Hepatic impairment: There are no data on intranasal fluticasone furoate in subjects with hepatic impairment. Data are available following inhaled administration of fluticasone furoate (as fluticasone furoate or fluticasone furoate/vilanterol) to subjects with hepatic impairment that are also applicable for intranasal dosing. A study of a single 400 microgram dose of oral inhaled fluticasone furoate in patients with moderate hepatic impairment (Child-Pugh B) resulted in increased Cmax (42 %) and AUC(0-∞)
(172 %) compared to healthy subjects. Following repeat dosing of orally inhaled fluticasone furoate/vilanterol for 7 days, there was an increase in fluticasone furoate systemic exposure (up to 3-fold as measured by AUC(0-24)
) in subjects with hepatic impairment (Child-Pugh A, B or C) compared with healthy subjects. The increase in fluticasone furoate systemic exposure (fluticasone furoate/vilanterol 200/25 micrograms) in subjects with moderate hepatic impairment (Child-Pugh B) was associated with an average 34% reduction in serum cortisol compared with healthy subjects. In subjects with severe hepatic impairment (Child-Pugh C) that received a lower dose of 100/12.5 micrograms there was no reduction in serum cortisol. Based on these findings the average predicted exposure for 110 micrograms of intranasal fluticasone furoate in this patient population would not be expected to result in clinically significant suppression of cortisol.

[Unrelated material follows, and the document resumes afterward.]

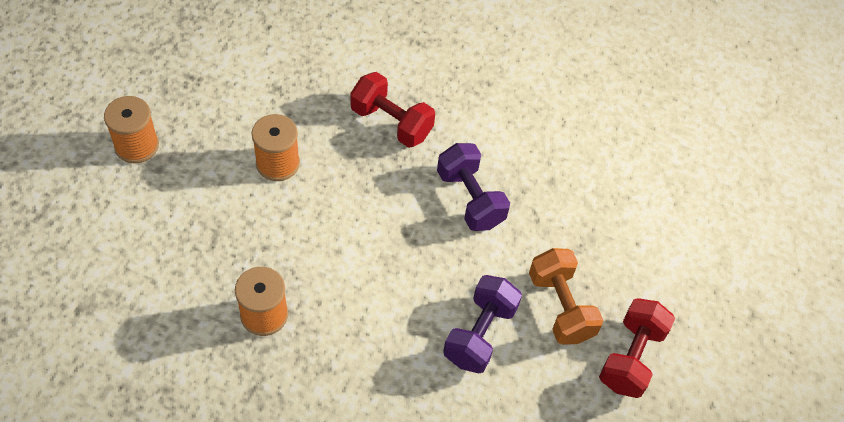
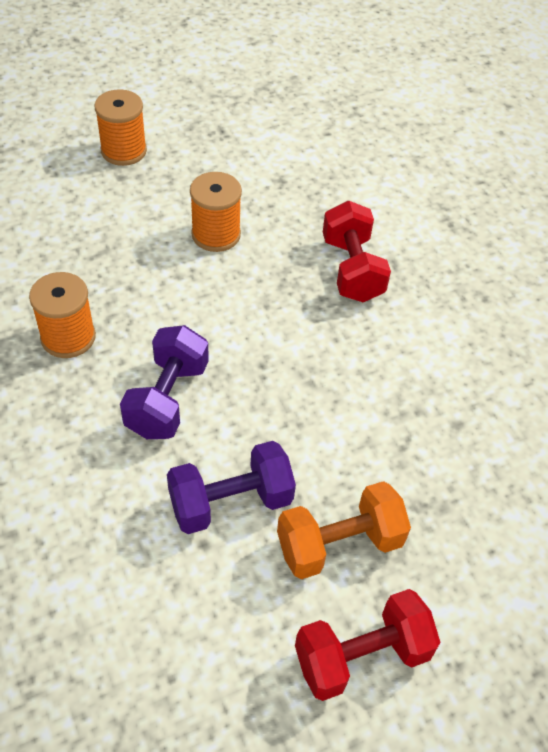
camera: 45 degrees right, 5 degrees down
purple dumbbell [437,143,510,231] -> purple dumbbell moved to [120,325,209,439]
orange dumbbell [529,248,603,345] -> orange dumbbell turned 45 degrees clockwise [277,481,411,579]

Toxicology: Preclinical Safety Data:
Genotoxicity: There was no evidence of a genotoxicity potential of fluticasone furoate in a standard battery of genotoxicity assays.
Carcinogenicity: No evidence of a tumorigenic effect was observed in two year inhalational studies of fluticasone furoate in mice receiving doses of up to 18.8 microgram/kg/day or in rats receiving up to 8.6 microgram/kg/day. These doses were approximately 8.5- and 4-fold the human adult dose based on mg/kg, respectively.